PROVIDED TEXT =
##########
3.           Provide reasonable assurance regarding prevention or timely detection of unauthorized acquisition, use or disposition of the issuer’s assets that could have a material effect on the financial statements.

 

Disclosure controls and procedures are designed to ensure that information required to be disclosed in reports filed under the Securities Exchange Act of 1934, as amended, is appropriately recorded, processed, summarized and reported within the specified time periods.

 

Management has conducted an evaluation of the effectiveness of our internal control over financial reporting for the quarter ended June 30, 2012 based on the framework established in Internal Control-Integrated Framework issued by the Committee of Sponsoring Organizations of the Treadway Commission (“COSO”).

 

Based on this assessment, management concluded that as of May 2012 it had material weaknesses in its internal control procedures.

 

The Company’s assessment identified certain material weaknesses which are set forth below:

 

Functional Controls and Segregation of Duties

 

Because of the company’s limited resources, there are limited controls over information processing, and insufficient internal controls over the accuracy, completeness and authorization of transactions.
##########
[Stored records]

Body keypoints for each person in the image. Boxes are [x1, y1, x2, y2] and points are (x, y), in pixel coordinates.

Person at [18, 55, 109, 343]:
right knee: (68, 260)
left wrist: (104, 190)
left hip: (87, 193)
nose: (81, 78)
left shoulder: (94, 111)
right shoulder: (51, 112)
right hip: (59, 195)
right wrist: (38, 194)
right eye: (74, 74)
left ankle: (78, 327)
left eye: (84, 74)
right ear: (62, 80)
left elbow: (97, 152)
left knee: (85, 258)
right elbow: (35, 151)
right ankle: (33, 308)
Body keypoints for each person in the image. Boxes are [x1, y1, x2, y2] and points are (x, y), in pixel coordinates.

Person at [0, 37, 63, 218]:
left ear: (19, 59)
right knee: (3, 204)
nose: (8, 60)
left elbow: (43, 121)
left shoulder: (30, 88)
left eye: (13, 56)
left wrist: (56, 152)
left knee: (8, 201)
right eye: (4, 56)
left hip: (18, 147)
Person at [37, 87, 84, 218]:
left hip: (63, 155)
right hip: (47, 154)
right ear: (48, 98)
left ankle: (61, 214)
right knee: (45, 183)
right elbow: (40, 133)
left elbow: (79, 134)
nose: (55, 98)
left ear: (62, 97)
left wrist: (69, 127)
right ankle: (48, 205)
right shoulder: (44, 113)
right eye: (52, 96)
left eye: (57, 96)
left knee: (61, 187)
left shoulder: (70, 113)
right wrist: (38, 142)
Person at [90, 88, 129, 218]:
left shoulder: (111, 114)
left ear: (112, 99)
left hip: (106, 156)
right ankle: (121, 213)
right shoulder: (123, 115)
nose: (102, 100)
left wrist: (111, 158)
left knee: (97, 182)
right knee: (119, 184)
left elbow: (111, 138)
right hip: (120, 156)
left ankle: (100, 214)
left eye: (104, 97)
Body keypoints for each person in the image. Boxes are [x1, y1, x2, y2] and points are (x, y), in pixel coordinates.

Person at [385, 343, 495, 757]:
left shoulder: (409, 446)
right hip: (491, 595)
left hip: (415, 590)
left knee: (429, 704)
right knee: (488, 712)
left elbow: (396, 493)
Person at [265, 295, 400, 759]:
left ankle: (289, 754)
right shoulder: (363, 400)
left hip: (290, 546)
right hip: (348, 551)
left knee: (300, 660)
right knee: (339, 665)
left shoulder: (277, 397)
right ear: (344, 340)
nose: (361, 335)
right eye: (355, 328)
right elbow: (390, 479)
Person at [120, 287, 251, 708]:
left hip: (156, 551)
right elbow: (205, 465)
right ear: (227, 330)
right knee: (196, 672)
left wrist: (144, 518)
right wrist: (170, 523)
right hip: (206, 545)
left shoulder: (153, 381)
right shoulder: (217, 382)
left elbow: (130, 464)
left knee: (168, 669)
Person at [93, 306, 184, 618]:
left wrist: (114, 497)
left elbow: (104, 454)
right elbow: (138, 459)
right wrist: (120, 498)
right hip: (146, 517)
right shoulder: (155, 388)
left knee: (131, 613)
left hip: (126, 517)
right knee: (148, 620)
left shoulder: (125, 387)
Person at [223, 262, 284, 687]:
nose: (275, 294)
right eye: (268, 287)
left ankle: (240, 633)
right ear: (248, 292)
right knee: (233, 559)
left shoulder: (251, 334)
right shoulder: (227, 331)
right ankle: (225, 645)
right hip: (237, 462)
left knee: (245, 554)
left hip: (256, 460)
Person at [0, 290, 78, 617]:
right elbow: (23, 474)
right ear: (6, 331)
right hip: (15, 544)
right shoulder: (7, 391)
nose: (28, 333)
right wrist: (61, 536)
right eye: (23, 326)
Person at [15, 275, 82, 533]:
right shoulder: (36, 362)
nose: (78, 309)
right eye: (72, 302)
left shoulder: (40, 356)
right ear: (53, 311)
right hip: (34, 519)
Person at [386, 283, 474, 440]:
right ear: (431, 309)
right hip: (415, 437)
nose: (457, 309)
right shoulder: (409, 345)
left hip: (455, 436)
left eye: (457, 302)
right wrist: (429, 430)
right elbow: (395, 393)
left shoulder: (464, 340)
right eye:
##########
Summarize the internal control passage in two sentences.

Disclosure controls and procedures are meant to ensure that information required in reports filed under the Securities Exchange Act of 1934 is properly recorded, processed, summarized and reported within the specified time periods. Management evaluated internal control over financial reporting for the quarter ended June 30, 2012 using the COSO framework and found material weaknesses: because of the company's limited resources, controls over information processing are limited, and internal controls over the accuracy, completeness and authorization of transactions are insufficient.